Avoiding liability
Update on negotiations towards binding treaty on transnational corporations and human rights
“We have seen how transnational corporations use transnational structures and complex schemes to avoid liability and national jurisdictions and evade their legal responsibilities” in terms of human rights violations, said activist Anne van Schaik, of Friends of the Earth International (FoEI) in Geneva, Switzerland.
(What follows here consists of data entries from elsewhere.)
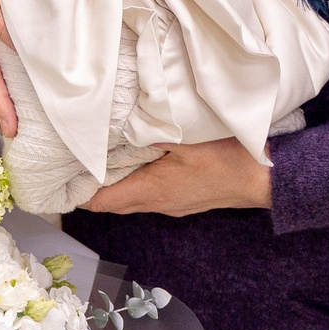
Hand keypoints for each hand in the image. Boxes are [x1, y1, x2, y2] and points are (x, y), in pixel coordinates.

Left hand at [83, 139, 274, 216]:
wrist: (267, 179)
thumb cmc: (229, 158)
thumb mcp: (186, 137)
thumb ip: (150, 130)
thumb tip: (120, 124)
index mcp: (152, 191)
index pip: (101, 202)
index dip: (78, 193)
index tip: (61, 176)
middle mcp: (159, 204)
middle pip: (113, 203)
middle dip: (91, 189)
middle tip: (74, 164)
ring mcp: (173, 204)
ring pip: (132, 199)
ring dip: (114, 184)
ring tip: (99, 160)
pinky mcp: (185, 199)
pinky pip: (150, 195)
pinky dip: (135, 182)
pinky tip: (136, 161)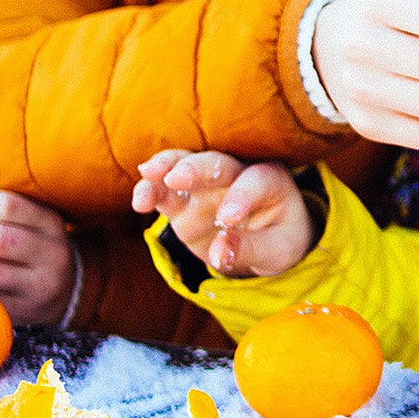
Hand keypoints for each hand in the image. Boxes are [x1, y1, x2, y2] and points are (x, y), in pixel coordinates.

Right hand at [133, 150, 310, 277]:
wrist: (264, 242)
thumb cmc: (278, 239)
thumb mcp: (277, 251)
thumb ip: (250, 250)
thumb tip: (219, 254)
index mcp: (271, 179)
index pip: (256, 182)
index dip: (241, 198)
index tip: (227, 219)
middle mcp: (238, 173)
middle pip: (217, 163)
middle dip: (196, 168)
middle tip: (176, 178)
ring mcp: (207, 184)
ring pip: (184, 165)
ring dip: (164, 168)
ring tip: (148, 176)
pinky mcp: (183, 201)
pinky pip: (164, 190)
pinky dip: (150, 190)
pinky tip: (140, 200)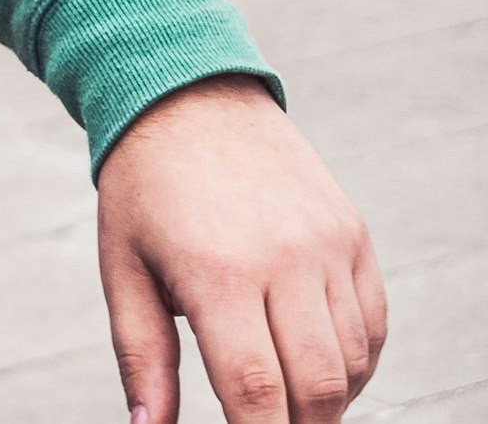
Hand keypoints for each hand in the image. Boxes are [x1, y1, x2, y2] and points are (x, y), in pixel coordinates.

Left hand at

This was during the third round of consultations held this year by the Ecuadorian Chair of the Intergovernmental Working Group that is negotiating a Binding Treaty on transnational corporations and human rights in the framework of the United Nations Human Rights Council
Van Schaik, member of Friends of the Earth Europe, participated on behalf of FoEI at the third round held on June 14 at the Palais des Nations in Geneva, headquarters of the UN Human Rights Council. She submitted the position of the environmental federation, in line with several other social movements and organizations that support the process of said binding treaty, about the topics of the consultation. She was interviewed by Real World Radio shortly after.
The goal of Ecuador is to release a “zero draft” of the Treaty, to start negotiating it in October. Before that there will be another round of consultations, on July 11th, and it is possible that a fifth round will be added.
FoEI, which is part of the Global Campaign to Dismantle Corporate Power and also of the Treaty Alliance considers that “all states have duties abroad in relation to companies under their jurisdiction regardless of where the human rights violations and environmental crimes are committed”, according to their Twitter account.
Also, in the interview with Real World Radio, van Schaik considered it fundamental for Friends of the Earth groups and allies in different parts of the world to demand their national governments to be constructively involved in the consultation process and the formal negotiations in the framework of the UN, in order to respond to Ecuador´s questions and decide on the future of the work process towards the Binding Treaty.